Kutipan.
----------

09 July 2007

BACK TO ‘PRIMITIVE WAY’

Mungkin fenomena ungkapan yang populer di bibir Tukul Arwana yang spektakuler itu, “Kembali ke ... laptop!” bisa dikembangkan menjadi, “Kembali ke ... jadul (alias jaman dulu)!”
Saya seringkali heran, kenapa istilah ‘jadul’ selalu memiliki konotasi yang negatif? Ketika kita melihat sesuatu yang kita anggap kuno atau ketinggalan, kita pasti dengan gaya (sok) gaul berceloteh, “Uh, jadul!” Padahal ‘jadul’ punya sisi tersendiri yang penting. Salah satunya adalah: sejarah (Wah, bagi Anda yang sangat berhasrat untuk kabur dari pelajaran bertajuk ini, tentu Anda akan sangat tidak setuju sekali dengan saya ...). Itu rupanya yang membuat semboyan terkenal dari Bung Karno, presiden RI pertama, terlupakan: “jas merah”. Hayo, apa kepanjangan dari semboyan yang pernah dilontarkan proklamator kita itu?

----------

Cuplikan Data.
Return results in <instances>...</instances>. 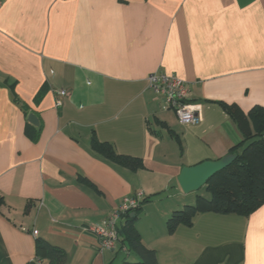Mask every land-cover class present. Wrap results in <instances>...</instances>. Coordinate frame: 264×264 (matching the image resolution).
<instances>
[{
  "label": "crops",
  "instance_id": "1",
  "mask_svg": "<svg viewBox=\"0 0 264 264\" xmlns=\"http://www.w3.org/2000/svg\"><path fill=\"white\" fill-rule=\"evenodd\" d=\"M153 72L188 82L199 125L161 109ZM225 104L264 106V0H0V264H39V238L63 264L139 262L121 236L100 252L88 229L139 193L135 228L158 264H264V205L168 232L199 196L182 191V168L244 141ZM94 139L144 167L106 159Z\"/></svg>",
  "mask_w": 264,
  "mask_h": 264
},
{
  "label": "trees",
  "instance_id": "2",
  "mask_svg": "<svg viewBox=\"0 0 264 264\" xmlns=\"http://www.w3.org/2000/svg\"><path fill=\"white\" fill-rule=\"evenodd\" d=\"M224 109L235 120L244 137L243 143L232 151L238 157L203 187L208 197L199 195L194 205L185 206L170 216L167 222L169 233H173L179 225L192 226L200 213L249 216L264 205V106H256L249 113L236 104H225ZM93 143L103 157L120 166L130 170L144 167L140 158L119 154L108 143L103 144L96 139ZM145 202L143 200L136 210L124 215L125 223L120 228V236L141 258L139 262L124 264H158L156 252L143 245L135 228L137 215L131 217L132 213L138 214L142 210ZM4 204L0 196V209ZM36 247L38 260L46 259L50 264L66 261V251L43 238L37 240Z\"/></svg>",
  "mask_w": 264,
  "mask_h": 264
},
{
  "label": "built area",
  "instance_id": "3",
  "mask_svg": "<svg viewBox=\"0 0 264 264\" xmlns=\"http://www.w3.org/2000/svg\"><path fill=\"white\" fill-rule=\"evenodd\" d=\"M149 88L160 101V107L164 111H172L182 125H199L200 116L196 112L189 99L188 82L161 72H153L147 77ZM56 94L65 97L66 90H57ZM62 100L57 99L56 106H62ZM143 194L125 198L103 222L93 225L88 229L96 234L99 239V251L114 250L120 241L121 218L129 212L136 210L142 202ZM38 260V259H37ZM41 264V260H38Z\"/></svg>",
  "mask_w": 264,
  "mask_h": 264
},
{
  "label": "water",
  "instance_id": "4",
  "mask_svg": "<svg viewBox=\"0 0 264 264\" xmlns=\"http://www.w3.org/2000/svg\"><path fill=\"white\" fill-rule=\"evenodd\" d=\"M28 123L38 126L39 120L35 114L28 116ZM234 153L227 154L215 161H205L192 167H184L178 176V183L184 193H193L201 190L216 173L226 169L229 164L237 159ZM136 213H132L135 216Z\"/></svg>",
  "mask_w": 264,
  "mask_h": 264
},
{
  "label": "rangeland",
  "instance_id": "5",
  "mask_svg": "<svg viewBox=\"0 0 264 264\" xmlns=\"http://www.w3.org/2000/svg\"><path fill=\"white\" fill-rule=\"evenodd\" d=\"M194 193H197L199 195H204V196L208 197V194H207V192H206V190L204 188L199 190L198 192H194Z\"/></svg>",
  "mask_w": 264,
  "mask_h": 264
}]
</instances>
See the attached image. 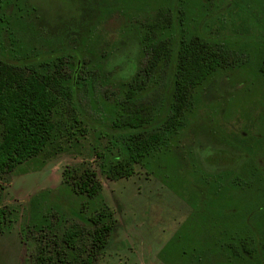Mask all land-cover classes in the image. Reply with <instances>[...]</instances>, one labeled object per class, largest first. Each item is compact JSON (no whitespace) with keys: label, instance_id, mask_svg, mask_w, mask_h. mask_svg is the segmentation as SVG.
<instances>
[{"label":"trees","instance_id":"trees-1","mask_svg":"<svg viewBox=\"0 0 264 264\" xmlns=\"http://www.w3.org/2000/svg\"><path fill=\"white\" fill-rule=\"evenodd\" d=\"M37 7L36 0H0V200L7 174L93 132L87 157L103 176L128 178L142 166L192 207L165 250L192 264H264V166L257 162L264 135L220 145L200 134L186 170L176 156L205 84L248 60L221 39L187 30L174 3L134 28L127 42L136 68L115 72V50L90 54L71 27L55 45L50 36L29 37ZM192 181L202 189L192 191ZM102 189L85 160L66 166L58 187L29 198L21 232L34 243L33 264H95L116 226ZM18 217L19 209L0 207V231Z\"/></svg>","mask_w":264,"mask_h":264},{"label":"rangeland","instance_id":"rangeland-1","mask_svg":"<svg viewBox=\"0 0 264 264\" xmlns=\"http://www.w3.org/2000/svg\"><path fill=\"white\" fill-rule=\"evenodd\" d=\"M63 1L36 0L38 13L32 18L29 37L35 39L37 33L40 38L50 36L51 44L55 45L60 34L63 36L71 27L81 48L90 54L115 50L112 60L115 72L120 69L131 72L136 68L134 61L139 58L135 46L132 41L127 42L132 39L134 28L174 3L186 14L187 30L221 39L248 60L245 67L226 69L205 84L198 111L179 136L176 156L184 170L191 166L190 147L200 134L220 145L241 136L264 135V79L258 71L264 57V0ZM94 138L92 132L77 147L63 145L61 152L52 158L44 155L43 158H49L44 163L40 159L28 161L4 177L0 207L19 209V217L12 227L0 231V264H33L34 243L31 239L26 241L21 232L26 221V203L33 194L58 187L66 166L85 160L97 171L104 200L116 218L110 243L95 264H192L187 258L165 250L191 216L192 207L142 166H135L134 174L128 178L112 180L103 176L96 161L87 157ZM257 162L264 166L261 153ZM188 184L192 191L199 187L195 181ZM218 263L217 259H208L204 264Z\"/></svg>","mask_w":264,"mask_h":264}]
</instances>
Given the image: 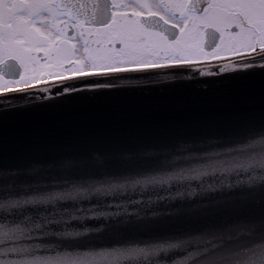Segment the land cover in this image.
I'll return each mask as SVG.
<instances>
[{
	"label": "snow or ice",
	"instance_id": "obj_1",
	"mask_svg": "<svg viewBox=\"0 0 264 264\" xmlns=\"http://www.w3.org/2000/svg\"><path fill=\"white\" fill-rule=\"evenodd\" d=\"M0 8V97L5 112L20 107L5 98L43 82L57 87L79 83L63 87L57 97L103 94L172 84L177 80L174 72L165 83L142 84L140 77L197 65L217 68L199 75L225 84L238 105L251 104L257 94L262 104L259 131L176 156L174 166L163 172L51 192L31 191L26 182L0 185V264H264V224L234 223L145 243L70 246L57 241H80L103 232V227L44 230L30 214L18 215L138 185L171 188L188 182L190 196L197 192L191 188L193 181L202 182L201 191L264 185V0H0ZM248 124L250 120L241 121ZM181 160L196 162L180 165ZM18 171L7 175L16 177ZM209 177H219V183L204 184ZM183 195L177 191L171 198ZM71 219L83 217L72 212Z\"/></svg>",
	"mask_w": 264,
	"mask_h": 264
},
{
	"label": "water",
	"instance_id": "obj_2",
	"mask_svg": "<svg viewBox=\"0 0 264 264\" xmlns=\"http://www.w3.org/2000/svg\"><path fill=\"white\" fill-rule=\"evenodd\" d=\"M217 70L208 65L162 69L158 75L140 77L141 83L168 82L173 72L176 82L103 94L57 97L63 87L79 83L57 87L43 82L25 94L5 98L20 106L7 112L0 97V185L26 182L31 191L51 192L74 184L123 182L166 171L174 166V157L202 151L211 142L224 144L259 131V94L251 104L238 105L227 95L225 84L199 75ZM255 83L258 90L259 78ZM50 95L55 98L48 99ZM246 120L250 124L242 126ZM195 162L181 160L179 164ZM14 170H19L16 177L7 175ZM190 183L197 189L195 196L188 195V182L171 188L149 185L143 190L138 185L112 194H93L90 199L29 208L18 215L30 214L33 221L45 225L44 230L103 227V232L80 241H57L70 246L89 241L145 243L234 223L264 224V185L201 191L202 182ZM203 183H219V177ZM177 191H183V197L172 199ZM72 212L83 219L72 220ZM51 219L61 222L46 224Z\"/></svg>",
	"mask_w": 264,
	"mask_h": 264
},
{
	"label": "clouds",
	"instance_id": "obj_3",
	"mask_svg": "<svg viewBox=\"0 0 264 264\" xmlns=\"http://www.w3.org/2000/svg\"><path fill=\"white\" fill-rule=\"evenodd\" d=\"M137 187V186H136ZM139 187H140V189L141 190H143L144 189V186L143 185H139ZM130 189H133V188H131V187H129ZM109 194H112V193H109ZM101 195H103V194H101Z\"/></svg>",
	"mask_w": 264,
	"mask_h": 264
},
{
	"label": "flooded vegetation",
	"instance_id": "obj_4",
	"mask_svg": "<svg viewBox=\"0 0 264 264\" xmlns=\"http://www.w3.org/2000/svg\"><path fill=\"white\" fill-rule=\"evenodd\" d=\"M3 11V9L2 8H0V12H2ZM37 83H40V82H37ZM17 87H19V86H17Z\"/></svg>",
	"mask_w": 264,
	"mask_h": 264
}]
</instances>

----------

Tujuan 1.
Terjemahkan kalimat dari kutipan ini ke dalam bahasa Inggris: "Padahal ‘jadul’ punya sisi tersendiri yang penting."
Tujuan 2.
Jawablah pertanyaan berikut berdasarkan kutipan.
(a) Ungkapan populer dari bibir siapa yang disebut di awal kutipan?
(b) Menurut penulis, apa salah satu sisi penting dari "jadul"?
(c) Semboyan terkenal Bung Karno apa yang disebut terlupakan?
Tujuan 3.
Tulis ulang tanpa perubahan bagian kutipan yang dibuka dengan kata-kata "09 July 2007" dan ditutup dengan "proklamator kita itu?".

Jawaban Latihan 1.
Yet "jadul" has an important side of its own.

Jawaban Latihan 2.
(a) Tukul Arwana.
(b) Sejarah.
(c) "Jas merah".

Jawaban Latihan 3.
09 July 2007

BACK TO ‘PRIMITIVE WAY’

Mungkin fenomena ungkapan yang populer di bibir Tukul Arwana yang spektakuler itu, “Kembali ke ... laptop!” bisa dikembangkan menjadi, “Kembali ke ... jadul (alias jaman dulu)!”
Saya seringkali heran, kenapa istilah ‘jadul’ selalu memiliki konotasi yang negatif? Ketika kita melihat sesuatu yang kita anggap kuno atau ketinggalan, kita pasti dengan gaya (sok) gaul berceloteh, “Uh, jadul!” Padahal ‘jadul’ punya sisi tersendiri yang penting. Salah satunya adalah: sejarah (Wah, bagi Anda yang sangat berhasrat untuk kabur dari pelajaran bertajuk ini, tentu Anda akan sangat tidak setuju sekali dengan saya ...). Itu rupanya yang membuat semboyan terkenal dari Bung Karno, presiden RI pertama, terlupakan: “jas merah”. Hayo, apa kepanjangan dari semboyan yang pernah dilontarkan proklamator kita itu?